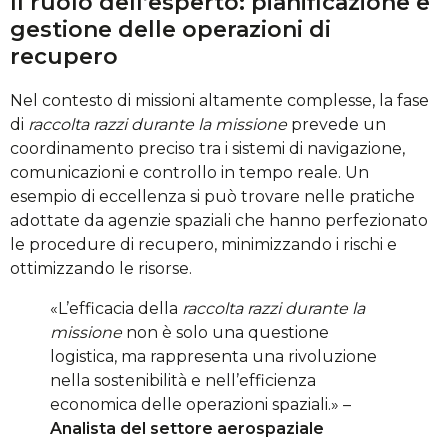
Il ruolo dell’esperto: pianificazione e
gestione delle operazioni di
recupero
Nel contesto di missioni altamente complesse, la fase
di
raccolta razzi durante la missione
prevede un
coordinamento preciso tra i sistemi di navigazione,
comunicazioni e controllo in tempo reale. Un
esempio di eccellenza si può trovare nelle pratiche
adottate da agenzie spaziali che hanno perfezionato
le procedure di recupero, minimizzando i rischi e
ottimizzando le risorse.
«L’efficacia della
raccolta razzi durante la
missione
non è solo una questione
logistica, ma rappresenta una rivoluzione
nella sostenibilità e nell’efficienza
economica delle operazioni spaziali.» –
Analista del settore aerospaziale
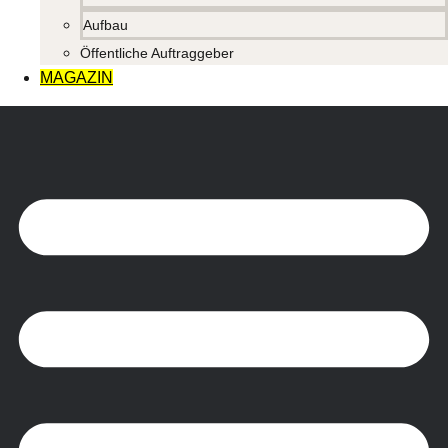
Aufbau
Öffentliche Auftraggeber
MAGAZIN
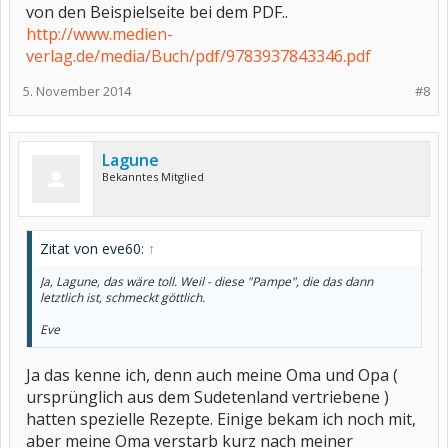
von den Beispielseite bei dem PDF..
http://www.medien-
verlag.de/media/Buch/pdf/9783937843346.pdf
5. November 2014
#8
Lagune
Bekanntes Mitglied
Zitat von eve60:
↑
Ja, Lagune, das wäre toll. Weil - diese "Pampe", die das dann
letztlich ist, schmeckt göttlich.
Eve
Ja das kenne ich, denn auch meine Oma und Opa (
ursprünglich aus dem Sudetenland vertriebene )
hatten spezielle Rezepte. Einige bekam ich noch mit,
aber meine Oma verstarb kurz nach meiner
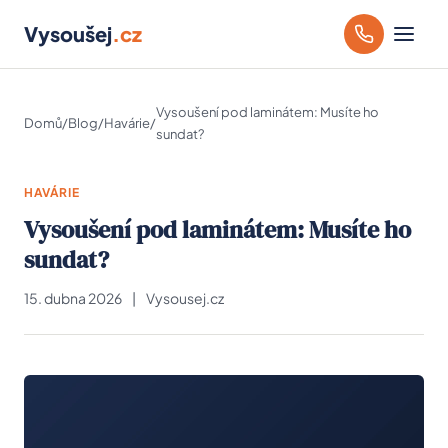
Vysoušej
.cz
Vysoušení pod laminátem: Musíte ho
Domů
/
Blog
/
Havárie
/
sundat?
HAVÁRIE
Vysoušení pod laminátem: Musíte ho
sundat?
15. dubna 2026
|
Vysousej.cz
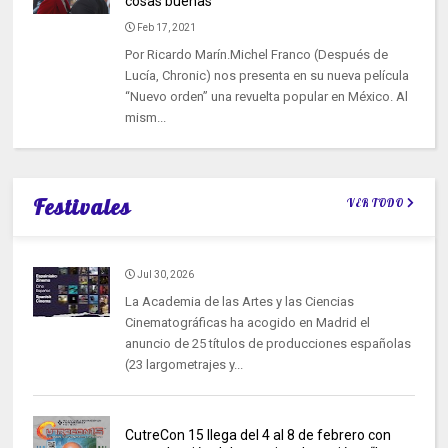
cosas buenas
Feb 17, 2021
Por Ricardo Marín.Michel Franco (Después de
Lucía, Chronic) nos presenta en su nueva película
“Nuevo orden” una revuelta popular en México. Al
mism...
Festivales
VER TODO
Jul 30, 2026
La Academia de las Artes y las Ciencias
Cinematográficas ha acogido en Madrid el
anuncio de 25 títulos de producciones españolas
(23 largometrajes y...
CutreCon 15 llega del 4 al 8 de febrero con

• • • • •

Work task
Can you rewrite the material from its very start through the line containing "le procedure di", putting "guida" in place of "navigazione" and keeping everything else the same? Leave the pictures out.

Solution for this task
Il ruolo dell’esperto: pianificazione e
gestione delle operazioni di
recupero
Nel contesto di missioni altamente complesse, la fase
di
raccolta razzi durante la missione
prevede un
coordinamento preciso tra i sistemi di guida,
comunicazioni e controllo in tempo reale. Un
esempio di eccellenza si può trovare nelle pratiche
adottate da agenzie spaziali che hanno perfezionato
le procedure di recupero, minimizzando i rischi e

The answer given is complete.